Ai fini urbanistici la distinzione fra attività produttiva ed attività commerciale deve rimanere netta, nonostante l’esistenza di disposizioni che accomunano le due figure
Commento a Tar Lombardia, Milano, 11 ottobre 2013, n. 2280
La società ricorrente, nella fattispecie esaminata dal Tar Milano che si è pronunciato con la sentenza in esame, è proprietaria di un’area con destinazione produttivo –industriale situata in un comune dell’interland del capoluogo lombardo, al quale veniva fatta istanza di approvazione di un Piano Integrato di Intervento da realizzarsi sulla predetta area con, altresì, una parziale modificazione della destinazione con l’aggiunta anche dell’uso commerciale.
Il Consiglio Comunale ha, dapprima, respinto la proposta di PII e, successivamente e in sede di variante generale del vigente P.R.G., respinto l’osservazione presentata ex art. 9 della Legge 1150/1942, per le seguenti ragioni: la proposta di P.I.I. non è idonea a “garantire un generale innalzamento della qualità urbana”, è “in contrasto con gli indirizzi e le scelte effettuate dall’Amministrazione” ed è, altresì, “analoga ad altra proposta già respinta” dall’Ente.
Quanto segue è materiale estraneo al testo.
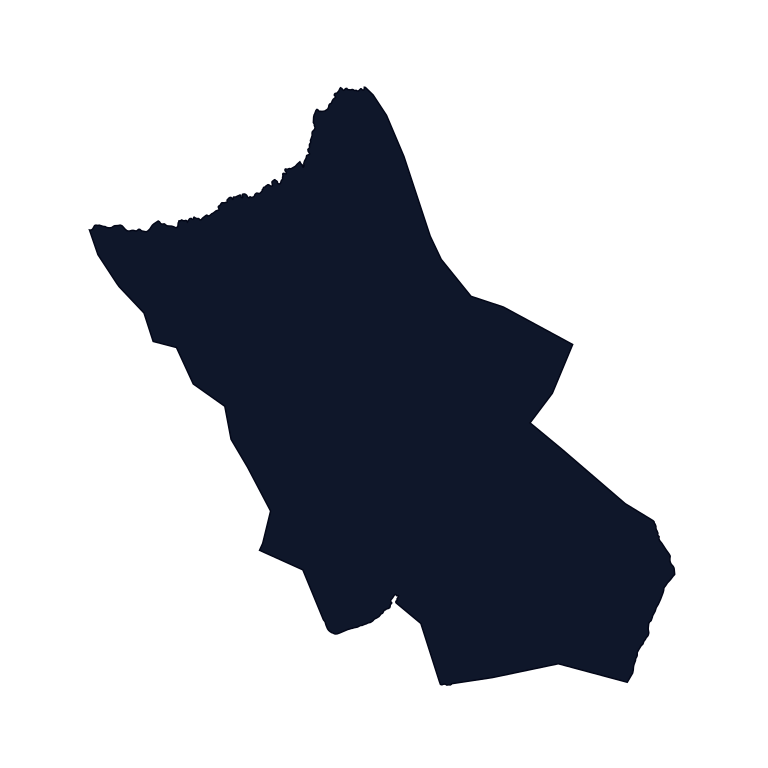 O'mnogovi, Uvs, Mongolia, rotated 96°
{"feature_id": "93677404B24799113543159", "entity_name": "O'mnogovi", "entity_type": "district", "adm_level": 2, "iso_a3": "MNG", "parent_name": "Mongolia", "parent_adm1": "Uvs", "projection": "robinson", "projection_center": [91.474, 49.101], "detail": "fine", "context": "isolated", "style": "filled", "palette": "ink", "viewbox_px": 768, "rotation_deg": 96, "n_neighbors": 0, "source": "geoboundaries", "source_scale": "gbopen_adm2", "svg_char_len": 6067}
<svg xmlns="http://www.w3.org/2000/svg" viewBox="0 0 768 768"><g transform="rotate(96 384 384)"><path d="M261.6,693.0L285.3,682.0L312.0,660.2L314.9,657.6L338.5,630.1L365.8,618.0L369.4,594.2L403.9,573.7L422.8,540.0L455.0,530.3L481.0,511.0L522.2,483.5L555.2,488.0L562.4,490.4L577.3,445.3L624.8,419.6L626.6,417.8L630.0,416.4L633.3,414.6L634.8,413.3L635.9,411.7L636.8,409.9L637.0,408.7L637.6,407.2L637.7,406.3L637.4,404.5L636.2,402.0L631.9,394.3L631.4,392.9L630.5,390.9L630.2,389.6L629.7,388.8L628.6,385.2L628.3,384.6L626.9,382.6L626.6,381.9L626.4,380.6L625.0,378.1L624.3,376.4L623.7,375.6L623.2,374.7L622.5,372.5L620.9,370.6L620.2,370.0L619.2,369.4L618.1,368.0L617.5,366.9L615.8,364.7L612.9,362.8L612.2,361.6L611.8,361.3L609.0,360.2L608.5,359.0L607.4,358.0L606.9,356.4L605.9,355.0L605.0,354.7L602.8,354.6L601.3,353.5L600.9,353.4L600.7,353.5L600.2,354.2L599.8,354.4L598.6,354.7L598.0,354.6L595.8,353.1L592.8,351.6L592.2,351.0L592.1,350.5L593.3,349.0L593.0,347.7L593.2,347.4L594.7,347.6L595.5,348.2L596.4,348.6L596.8,348.6L597.4,348.1L597.7,348.1L597.9,348.2L598.5,349.2L599.0,349.4L599.6,349.5L600.4,349.1L618.3,322.3L673.9,297.9L676.8,296.5L677.0,295.9L677.1,295.2L677.0,294.7L676.5,293.8L676.1,292.2L676.4,290.9L676.9,290.1L676.4,288.1L676.4,286.7L675.6,285.6L675.0,285.4L664.6,245.4L644.0,181.4L655.2,110.9L645.5,106.5L642.4,106.2L639.2,106.3L637.1,106.1L632.8,105.0L630.9,105.0L628.5,104.0L627.1,103.8L624.6,104.1L621.4,102.8L617.6,101.0L615.5,99.3L612.8,98.7L610.9,97.5L608.7,96.6L607.5,95.6L606.2,95.0L604.5,94.7L603.5,94.7L600.7,95.5L599.2,95.7L594.1,95.7L593.9,95.4L592.9,95.1L591.9,94.0L591.3,93.6L588.1,92.8L586.4,92.6L581.6,90.6L578.0,89.9L574.4,88.2L569.0,86.4L562.5,84.7L560.2,84.3L557.8,84.3L557.0,84.0L554.9,82.7L552.3,81.4L548.6,78.6L544.9,76.4L543.2,75.1L542.9,75.0L537.5,76.1L536.2,76.6L535.0,77.5L533.4,79.3L532.6,79.9L531.6,80.5L530.1,81.1L528.1,81.4L525.2,81.4L523.5,82.5L519.1,86.4L513.4,91.0L511.0,93.4L509.3,94.4L506.9,94.5L506.0,95.8L505.4,96.2L504.5,95.9L503.5,96.1L501.4,97.2L500.7,97.8L499.0,98.5L497.1,98.7L495.1,99.7L494.1,100.6L492.6,101.1L491.7,102.3L477.8,131.6L430.4,200.1L407.4,234.7L375.6,215.6L325.0,200.5L295.0,273.2L287.7,306.6L254.1,340.1L232.1,353.5L155.7,387.9L116.5,409.6L97.7,425.0L91.0,433.5L90.9,434.6L92.7,434.5L93.5,434.8L94.0,435.3L94.1,435.7L94.0,436.0L92.8,437.5L92.8,438.0L94.8,439.6L95.2,440.1L95.4,440.7L95.4,441.2L94.9,442.1L94.9,442.5L95.2,444.3L94.6,445.3L94.4,446.0L94.5,446.7L95.0,448.0L95.0,450.5L94.7,451.2L93.9,451.9L94.0,452.6L94.4,453.3L95.7,454.1L96.2,454.8L96.0,455.3L94.5,456.9L93.9,458.2L94.7,458.7L97.1,459.5L98.6,460.5L99.6,461.3L99.9,461.8L100.0,462.8L100.4,463.2L101.1,463.6L102.0,463.6L103.2,462.4L104.0,462.2L106.2,464.3L107.7,465.0L110.2,465.7L111.2,467.2L111.8,467.6L112.6,467.9L114.3,468.0L115.4,468.3L116.4,468.7L117.3,469.7L118.8,471.6L119.3,473.8L119.4,474.8L119.3,475.5L119.7,476.1L119.6,476.7L119.2,477.3L118.0,478.8L118.0,479.6L119.2,480.3L122.7,481.2L123.5,481.6L125.8,481.9L131.4,481.6L133.1,480.3L133.9,480.4L134.5,480.2L136.0,479.4L136.5,479.4L137.6,479.6L138.3,479.9L140.5,481.6L141.9,481.8L144.2,481.4L147.1,482.0L149.3,482.6L149.9,482.6L150.6,482.2L151.3,482.2L151.9,482.3L153.1,483.0L153.9,483.2L156.5,482.8L157.3,483.0L158.2,483.9L158.7,484.2L160.4,483.8L162.0,482.5L162.6,482.1L163.0,482.0L163.7,482.6L164.5,484.3L164.9,484.8L167.6,485.1L170.7,486.4L173.0,486.8L175.2,486.4L176.0,486.5L176.8,487.0L176.5,487.6L175.9,487.9L174.9,487.9L174.1,489.0L174.1,489.3L171.8,490.9L174.3,493.2L176.7,494.9L179.7,499.0L179.6,500.7L180.5,502.4L180.6,502.7L180.4,504.3L180.5,504.6L181.1,504.9L182.2,504.7L183.4,503.6L184.2,503.2L185.1,503.2L185.5,503.7L184.9,505.4L185.0,506.1L185.3,506.5L186.1,506.6L187.7,506.2L188.9,506.5L190.7,506.3L191.1,506.4L192.2,507.3L195.0,507.9L195.5,508.1L195.9,508.7L196.0,509.4L195.9,510.2L195.4,510.9L194.5,511.0L193.9,511.3L193.3,512.0L192.9,513.0L192.2,513.9L192.3,514.3L194.1,516.2L194.6,516.5L195.2,516.5L198.0,515.7L198.5,515.8L199.1,516.8L198.8,517.9L198.2,518.8L197.9,519.7L197.9,520.1L198.1,520.6L198.7,521.1L199.1,521.9L200.3,522.5L200.9,524.0L201.4,524.4L202.7,524.7L203.4,525.3L204.9,525.4L207.1,527.1L207.5,527.7L207.6,528.3L207.4,530.4L207.6,530.9L208.6,531.9L209.5,532.3L211.0,532.7L211.6,533.4L212.2,534.8L212.3,535.3L211.8,536.8L212.9,537.7L213.0,538.2L212.1,539.4L210.9,540.1L210.1,541.1L209.7,542.0L209.6,542.7L209.9,544.1L210.2,544.6L211.0,544.7L212.9,544.0L213.6,544.4L213.6,544.8L213.1,545.6L211.4,546.4L211.1,546.7L211.1,547.1L211.9,548.3L212.3,549.2L213.4,550.9L213.7,551.5L213.7,553.0L214.1,553.3L215.9,553.5L216.2,553.7L216.2,553.9L215.2,554.6L214.4,555.8L214.5,556.5L214.8,557.1L215.3,557.7L217.5,559.3L219.0,559.0L219.6,559.1L219.8,559.4L220.0,560.5L220.5,561.7L220.6,563.7L220.7,564.2L221.6,564.9L223.2,565.6L224.4,567.0L224.9,567.3L225.4,567.3L227.6,566.2L228.2,566.5L229.4,569.2L231.8,571.6L232.7,573.1L234.7,574.9L235.0,575.6L235.3,577.1L234.7,577.5L234.5,577.8L235.0,578.7L237.9,581.7L239.7,583.0L240.0,583.5L240.0,584.3L239.2,585.1L238.8,585.7L239.0,586.8L238.9,588.3L238.2,589.8L237.9,590.2L238.0,590.5L238.5,590.7L239.8,590.6L240.2,591.1L240.3,591.5L240.2,591.9L239.6,592.8L239.5,593.2L239.8,594.3L240.3,594.8L243.5,596.5L242.2,597.4L242.1,597.7L242.1,598.7L242.4,599.1L242.6,600.1L242.6,600.6L242.0,602.4L242.9,603.5L243.2,605.0L244.4,605.1L245.3,605.5L248.8,605.5L250.0,606.5L250.3,607.2L250.2,608.1L249.6,609.5L249.2,611.7L249.4,615.9L249.2,616.6L248.3,618.4L247.8,618.8L247.7,619.6L248.0,620.2L248.1,621.1L248.1,622.2L247.7,623.0L246.1,624.3L245.5,625.6L248.8,629.6L250.2,630.9L251.6,631.7L254.4,633.1L256.5,634.9L257.5,636.3L257.1,640.8L256.5,642.0L255.8,642.9L255.7,643.8L256.0,644.5L256.8,645.1L257.8,646.4L257.4,649.2L257.5,650.6L258.4,652.9L258.6,654.3L258.4,655.6L257.3,657.4L254.2,660.8L253.6,662.4L253.6,663.2L254.2,665.0L254.7,668.2L255.3,669.4L256.8,671.1L257.1,672.0L257.4,673.4L257.4,675.0L257.2,676.4L256.6,677.7L256.6,679.8L255.8,683.7L256.0,684.4L256.2,685.8L256.1,687.0L256.3,687.7L256.7,688.4L260.0,689.8L261.1,690.7L261.7,692.2L261.6,693.0Z" fill="#0f172a" stroke="#020617" stroke-width="1.5"/></g></svg>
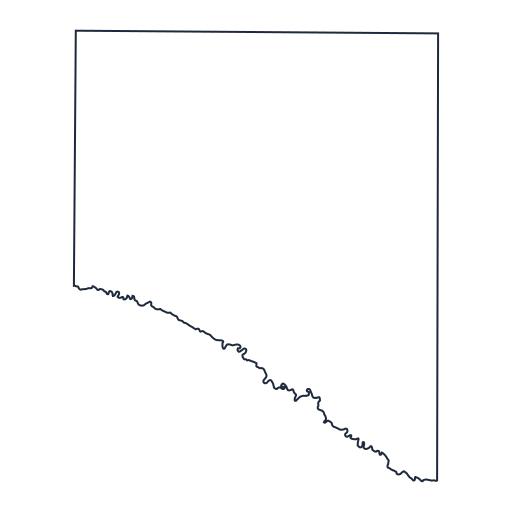 the district of Caleu Caleu, La Pampa, Argentina
{"feature_id": "61730980B9086176864437", "entity_name": "Caleu Caleu", "entity_type": "district", "adm_level": 2, "iso_a3": "ARG", "parent_name": "Argentina", "parent_adm1": "La Pampa", "projection": "equal_earth", "projection_center": [-63.891, -38.789], "detail": "fine", "context": "isolated", "style": "outline", "palette": "slate", "viewbox_px": 512, "rotation_deg": 0, "n_neighbors": 0, "source": "geoboundaries", "source_scale": "gbopen_adm2", "svg_char_len": 6099}
<svg xmlns="http://www.w3.org/2000/svg" viewBox="0 0 512 512"><path d="M438.1,33.4L75.8,30.7L73.9,285.7L74.4,285.5L76.0,286.3L77.8,286.5L78.3,287.0L78.8,288.2L79.2,288.8L79.8,289.3L80.7,289.7L82.6,289.2L83.9,289.2L86.4,288.9L88.4,288.2L91.1,288.2L91.9,287.9L92.4,286.8L92.5,286.3L92.9,286.2L95.0,287.3L96.0,288.1L97.3,289.7L98.1,290.0L98.8,289.9L99.4,289.2L100.1,289.0L102.1,289.4L103.2,289.9L104.4,291.4L105.7,291.8L106.1,292.1L106.2,292.4L106.8,293.8L107.3,294.1L108.2,294.2L108.5,293.7L108.7,292.6L109.4,291.3L110.0,291.0L110.5,291.1L111.9,292.0L112.3,293.0L112.7,294.0L112.6,295.0L112.9,296.0L113.5,295.9L114.3,295.6L115.8,293.4L116.2,292.3L117.2,291.6L117.8,291.7L118.7,292.0L119.1,292.8L119.1,293.6L118.9,294.5L117.6,296.5L117.7,296.9L118.8,297.7L119.7,297.9L120.8,297.7L122.2,296.9L123.0,297.1L123.4,297.5L123.3,298.6L123.4,299.0L123.6,299.3L124.5,299.4L125.5,299.2L126.9,297.7L127.2,296.0L127.5,295.6L128.3,295.9L129.2,297.0L129.4,297.4L129.7,297.7L130.0,298.7L130.3,299.1L131.0,299.0L131.8,298.5L132.2,297.7L132.3,296.6L132.6,295.8L133.2,295.9L133.9,296.5L134.2,297.2L134.4,298.5L134.3,299.1L134.9,300.2L136.9,301.2L137.4,302.0L137.8,303.2L138.8,304.7L140.6,305.5L142.5,305.7L143.8,305.3L145.0,304.4L145.8,303.7L147.9,302.7L149.9,301.6L150.5,301.8L151.2,302.6L151.3,303.5L151.1,305.1L151.6,305.9L152.3,306.5L153.6,307.2L154.3,307.8L155.0,308.6L156.2,309.1L158.1,309.4L159.1,309.3L160.0,308.9L160.5,309.1L162.1,310.4L164.2,311.3L166.2,312.3L167.8,312.8L168.5,312.8L169.4,312.6L170.4,312.6L171.6,313.9L174.3,315.5L176.4,316.3L177.0,316.8L177.8,318.7L178.3,319.6L179.1,320.1L182.3,321.0L184.0,322.7L186.0,323.2L186.8,323.6L190.0,325.9L192.0,326.9L195.1,329.0L195.9,329.3L197.2,328.7L198.1,328.7L199.1,329.3L199.9,331.2L200.5,331.6L201.2,331.5L202.1,331.1L203.1,331.2L205.9,333.2L207.4,333.9L208.8,334.3L210.5,335.2L211.6,336.7L213.0,337.9L214.6,339.2L215.6,339.7L216.9,340.1L220.4,340.3L221.9,340.5L222.8,340.9L223.2,341.6L223.1,342.2L222.4,343.3L222.5,344.3L222.4,345.8L222.7,347.4L223.0,348.1L223.4,348.6L224.0,348.8L224.8,348.3L225.3,347.1L226.7,344.9L227.6,344.3L230.0,344.5L232.2,345.3L233.1,345.3L236.1,344.5L237.8,344.5L238.6,344.7L239.5,345.2L240.3,346.0L240.5,347.1L239.8,348.3L237.9,348.3L237.5,350.0L238.0,351.0L238.9,351.8L239.9,351.5L242.3,349.9L243.2,349.0L244.2,348.5L245.1,348.6L245.8,349.0L246.3,349.9L246.3,350.6L245.9,351.8L245.3,352.9L244.3,353.7L243.0,354.4L242.5,354.9L242.5,356.0L242.6,357.0L243.1,357.5L243.8,358.9L244.3,359.3L245.0,359.3L245.8,359.2L246.4,359.6L247.1,360.4L247.6,360.4L248.2,360.1L249.0,360.1L251.5,361.2L253.6,361.8L255.2,362.6L255.7,362.7L256.5,363.3L256.5,364.1L256.3,366.0L256.6,366.6L258.1,367.2L259.3,368.0L259.9,368.1L261.4,368.1L262.6,368.3L263.5,369.0L264.2,369.8L265.1,372.2L266.0,373.7L266.3,374.7L266.5,375.5L266.5,376.1L266.1,377.2L263.9,379.9L263.4,380.8L263.5,382.2L264.4,383.1L265.6,383.3L266.9,382.7L268.3,381.1L269.6,380.1L270.4,380.1L271.1,380.4L271.8,381.3L272.2,382.1L273.1,383.7L273.8,386.6L273.9,387.4L274.3,388.0L275.3,388.6L276.1,389.0L277.0,388.9L277.7,388.1L278.4,387.7L279.3,387.4L280.2,387.5L281.0,387.9L281.9,388.7L282.8,389.0L283.6,389.0L284.4,388.5L284.7,387.8L284.5,387.4L284.2,387.1L283.0,386.7L281.8,387.0L281.2,386.5L281.1,385.9L281.4,385.1L281.9,384.2L282.9,383.6L283.8,383.8L285.1,385.0L286.1,386.2L287.1,388.5L287.2,389.0L287.8,390.0L288.3,390.3L289.4,390.4L291.0,390.0L291.5,389.6L292.2,389.3L292.6,389.3L293.0,389.6L293.4,390.4L293.6,391.7L294.3,392.8L295.9,394.5L296.1,395.2L296.0,395.7L295.2,397.2L294.7,398.9L294.7,400.4L294.9,400.7L295.2,400.8L295.9,400.8L296.2,400.6L296.8,399.8L300.1,396.7L303.4,395.7L304.8,395.9L305.6,395.7L306.1,395.9L306.7,395.8L307.3,395.4L308.3,395.3L308.7,394.8L308.9,394.0L308.9,392.4L308.6,392.0L307.1,391.3L306.8,390.5L307.1,389.6L307.4,389.2L308.3,389.0L309.0,389.0L309.9,389.6L311.9,394.3L312.4,396.3L313.5,397.7L314.9,398.0L316.0,397.7L316.7,398.0L317.7,397.4L319.1,397.2L319.7,397.9L320.0,400.4L319.4,401.2L318.7,401.6L318.1,403.4L318.4,404.9L318.3,406.1L317.8,407.0L317.7,408.1L318.2,409.1L319.9,410.0L322.0,410.6L323.2,411.7L323.6,412.2L324.1,413.6L324.3,414.5L325.0,415.4L325.3,416.0L325.7,417.1L326.0,418.6L325.7,419.9L324.2,421.6L323.9,422.2L324.3,422.6L325.0,422.7L326.5,421.6L327.2,420.8L328.3,420.7L330.0,421.6L331.4,422.7L331.8,423.3L332.1,424.7L332.5,425.6L333.5,426.6L334.5,427.1L335.6,427.3L336.3,427.8L338.6,428.8L338.9,429.1L339.7,429.5L340.6,429.7L343.1,429.6L344.5,429.1L345.4,428.6L346.5,428.8L346.9,429.0L347.2,429.4L347.3,429.8L347.4,430.4L347.3,431.7L347.1,432.1L346.7,432.7L345.5,433.5L345.1,434.4L345.1,435.0L345.5,435.9L346.1,436.6L347.4,436.7L350.1,435.2L350.8,435.1L351.3,435.9L350.7,437.2L350.5,437.4L350.5,437.7L350.7,438.1L351.6,438.7L352.6,438.9L353.1,439.1L355.9,439.3L357.5,438.6L358.2,438.4L358.6,438.9L357.8,442.7L357.7,445.2L358.0,445.9L359.3,447.0L360.0,447.4L361.1,447.2L361.5,446.9L362.0,446.4L362.5,445.1L362.6,442.9L362.8,442.2L363.7,442.1L364.1,443.1L364.2,443.9L364.0,445.1L363.6,446.4L363.7,447.8L364.6,448.6L365.1,448.8L366.5,449.0L368.6,448.1L369.8,447.1L370.4,446.3L371.0,446.2L371.7,446.7L372.1,448.1L372.2,449.0L372.5,449.9L373.6,450.7L375.1,451.6L376.3,451.6L377.1,450.8L378.3,450.9L379.1,451.3L379.4,453.4L379.8,454.6L380.6,454.8L381.3,454.2L381.4,453.3L381.7,452.6L382.4,452.8L383.6,453.8L385.2,455.4L386.5,457.2L387.6,459.1L388.3,459.9L388.7,460.6L388.1,464.2L387.8,464.7L387.5,465.7L387.6,467.2L387.8,467.5L388.3,467.8L389.0,468.0L389.9,468.5L391.4,469.6L392.2,469.9L392.7,470.3L393.5,470.4L394.2,470.7L394.7,471.2L395.4,471.4L396.1,471.8L396.4,472.2L396.5,472.8L396.5,473.1L396.7,473.8L397.4,474.2L398.9,474.5L400.0,474.1L400.5,473.9L402.3,472.1L403.8,471.3L404.9,471.8L405.3,472.4L406.6,473.2L407.5,474.5L409.5,477.2L411.6,478.6L413.1,480.3L413.9,480.5L414.3,480.4L414.6,480.1L414.9,479.3L415.0,477.8L415.1,477.3L415.3,477.0L415.7,477.0L416.2,477.4L418.1,478.0L419.9,479.5L421.0,480.7L421.5,481.0L422.2,481.3L422.7,481.2L422.9,480.7L423.2,480.2L424.8,479.7L425.9,479.5L426.9,479.6L431.8,480.6L433.9,480.3L435.8,480.8L436.3,480.8L436.8,480.6L437.1,480.4L438.1,33.4Z" fill="none" stroke="#1e293b" stroke-width="2"/></svg>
L’esame del tribunale concentra l’attenzione sulle censure afferenti il contrasto con le scelte della P.A. e sul contrasto del PII con altro già respinto: sostiene la società ricorrente che detto contrasto non sia da considerarsi decisivo in quanto la legge regionale 9/1999 (applicabile alla fattispecie ratione temporis) ammette la possibilità che i PII apportino varianti al piano urbanistico e prevede che il documento di inquadramento non contenga prescrizioni vincolanti.
Osserva il collegio, nel respingere il motivo per infondatezza, che il documento di inquadramento definisce e fissa gli obiettivi e le linee generali cui dovranno attenersi i successivi PII e che è la stessa legge a prevedere che la delibera di approvazione del piano attuativo espressamente indichi le ragioni alla base della valutazione operata dalla PA e ciò anche alla luce della non vincolatività del documento di inquadramento ai fini dell’approvazione di singoli PII.
Tale limitazione della discrezionalità dell’amministrazione si traduce in una aggravio dell’onere motivazionale tutte le volte in cui la stessa intenda approvare un PII in contrasto con il documento di inquadramento o, al contrario, quando la proposta di PII contrasti con gli indirizzi definiti in via generale e quindi la PA intenda respingerla.
L’onere di puntuale motivazione risulta assolto dall’Amministrazione resistente, ritiene il Collegio, in quanto appare indubitabile il contrasto del PII proposto sia con le previsioni generali dello strumento urbanistico che con il documento di inquadramento, nel quale è chiara la volontà dell’Amministrazione di non voler ulteriormente espandere le aree commerciali.
Con un ulteriore motivo di censura, parte ricorrente sostiene che non è incompatibile l’insediamento di attività commerciali in aree produttivo-industriali stante la vigenza di disposizioni (D.P.R. 447/98 e D.P.R. 440/2000) che ne vedrebbe digradata la differenza.
Sostiene il Collegio, non condividendo la tesi sostenuta dalla società ricorrente, che “ai fini urbanistici, la distinzione fra attività produttiva ed attività commerciale deve rimanere netta; e ciò nonostante l’esistenza di disposizioni che accomunano invece le due figure”.
Nelle attività svolte all’interno delle aree adibite a residenza, terziaria e commerciale, ad assumere rilievo sono gli operatori, nel senso che i fabbricati che ospitano le predette funzioni si caratterizzano per una presenza umana relativamente alta e più significativa ed esprimono, dunque, un carico urbanistico maggiore.
Anche l’ultimo motivo di censura, relativo alla lamentata disparità di trattamento in riferimento ad altra ipotesi di approvazione di un diverso P.I.I., viene respinta per infondatezza dal tribunale, stante la mancata allegazione di sufficienti parametri comparativi tali da consentire una valutazione in ordine alla sussistenza dell’accusata violazione.